God knows, the scripters couldn’t have concocted anything intelligent for the character to do anyway, so it really doesn’t matter.

Back in outer space, Optimus Prime has reached Cybertron, and his creator: a robotic, tentacled, female-ish thingie strikingly similar to Alice Krige’s Borg Queen, in 1996’s Star Trek: First Contact. This Transformer version is equally nasty, because she zaps Optimus Prime and makes him evil.

Because ... well, just because. Because it gives Bay an excuse for even more gratuitous destruction, when the “bad” Optimus Prime faces off against the remaining Autobots, most notably Cade’s boon companion, the forever loyal Bumblebee (Erik Aadahl).

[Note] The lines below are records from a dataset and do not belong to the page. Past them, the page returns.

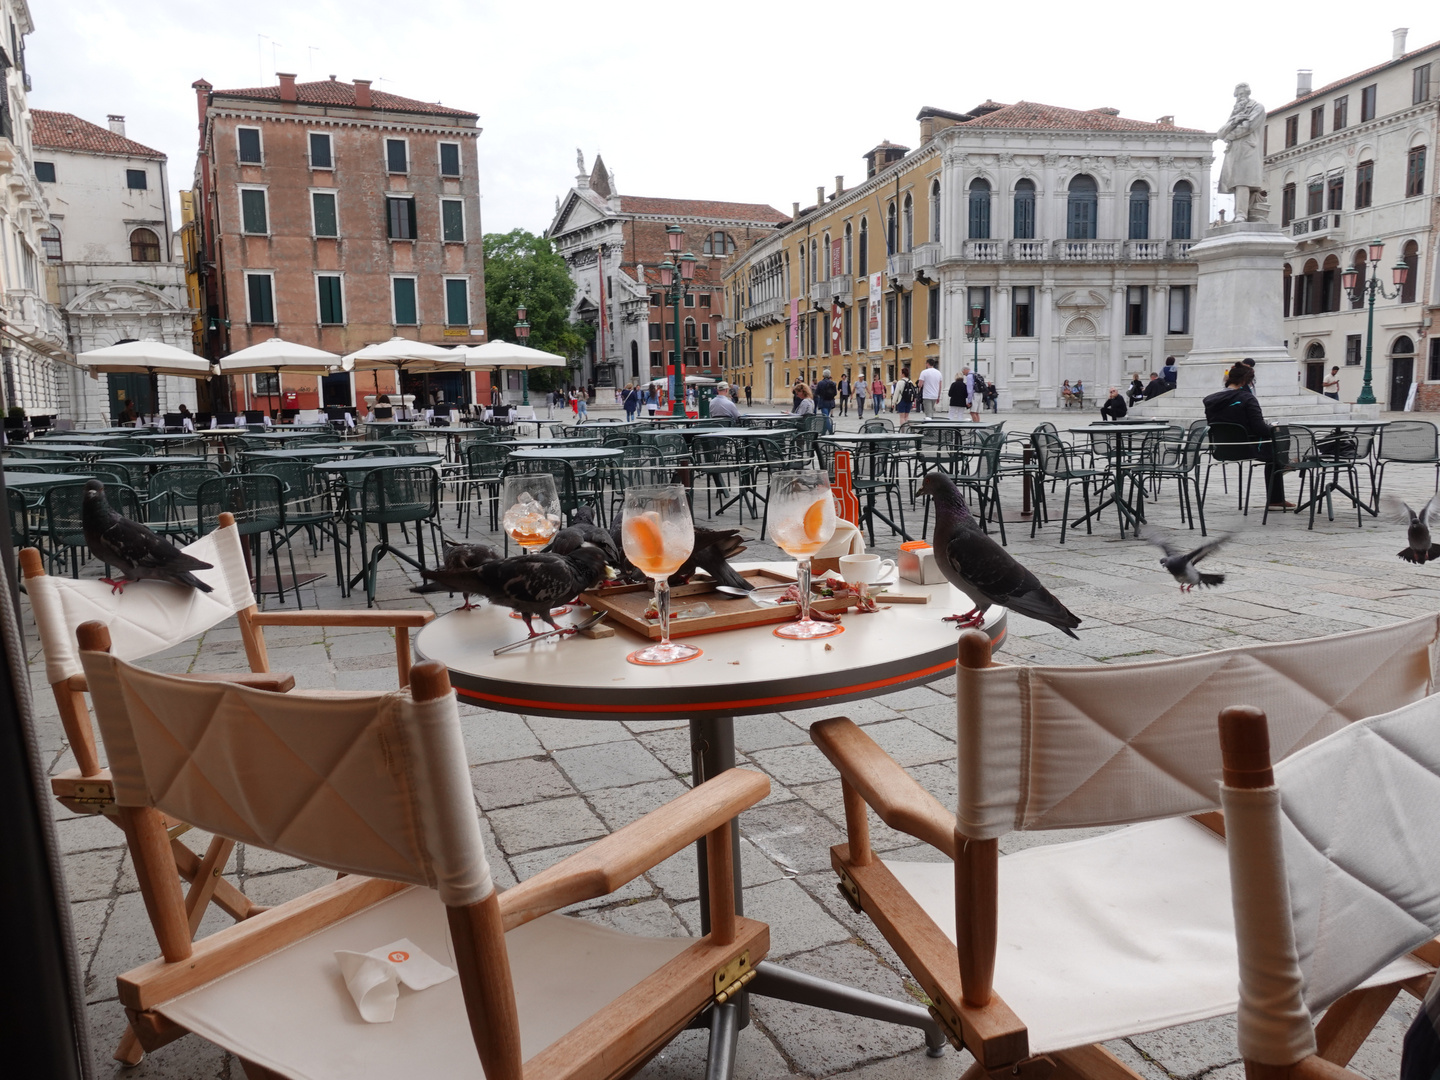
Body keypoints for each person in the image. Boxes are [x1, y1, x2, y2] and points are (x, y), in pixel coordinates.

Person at [1204, 363, 1290, 509]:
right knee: (1277, 443)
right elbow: (1259, 428)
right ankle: (1276, 496)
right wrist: (1273, 428)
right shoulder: (1247, 399)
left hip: (1221, 448)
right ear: (1245, 381)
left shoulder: (1210, 400)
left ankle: (1283, 464)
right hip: (1246, 448)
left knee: (1273, 447)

Optimus Prime thus travels to Earth to wreak havoc, closely followed by the Transformer Creator-Queen-thingie. She drags along the entire planet-size Cybertron, which — displaying a stunning ignorance of celestial physics — destroys Earth’s Moon before more or less colliding with our world, which somehow doesn’t knock us out of orbit, or wreck our atmosphere, or damage more than what is located at the actual contact point.

But that’s the third act. Most viewers will have abandoned trying to wrest logic from any of this, hours earlier.

Bay obviously adores his four most frequent directorial tics, and clearly expects us to admire them with equal sycophantic fawning:

A) The aforementioned extreme close-ups;

B) Extended sequences of Transformers pounding each other, metal bits spraying in all directions, with trees, buildings and people galore pulverized, often in slow motion;

C) Our stars sliding, dangerously fast, down the sides of tall buildings, or upended landscapes, or chunks of Cybertron (once the good guys “invade” it); and

D) Montages of Transformers doing what they do best: jumping into the air, flipping about and morphing into trucks and muscle cars, which then roar down the highway. Particularly the roaring down the highway part. One assumes that Bay never matured out of the little boy who wanted to tinker with his daddy’s vintage Mustang.

Indeed, you could build the entire film from a specific sequence of these four items ... and that’s precisely what Bay has done. To wit:

Decepticons roar into the frame; insert A) nervous close-up. Then B) Decepticons and Autobots beat the crap out of each other. Cade, Vivian and/or others always seem to be standing on top of something tall that gets destroyed, whereupon C) they slip and slide, full-tilt, toward Certain Death below, only to be rescued, at the last possible second, by some Autobot. At which point, our human protagonists are scooped up by the Autobots, which D) morph into their vehicular selves, and speed down the road to safety.

If one or more Autobots has been hurt or destroyed during the skirmish, add A) tearful close-up.

Lather, rinse, repeat. Again. And again. Andagainandagainandagain.

I want my 149 minutes back. Better still, I want Michael Bay locked up, his director’s staff pried from his incompetent, hack fingers, and a monitoring bracelet locked onto one wrist, to prevent him from ever helming another film.

Because he is, by far, Hollywood’s worst offender when it comes to transforming film’s artistic potential into deplorable, infantile garbage.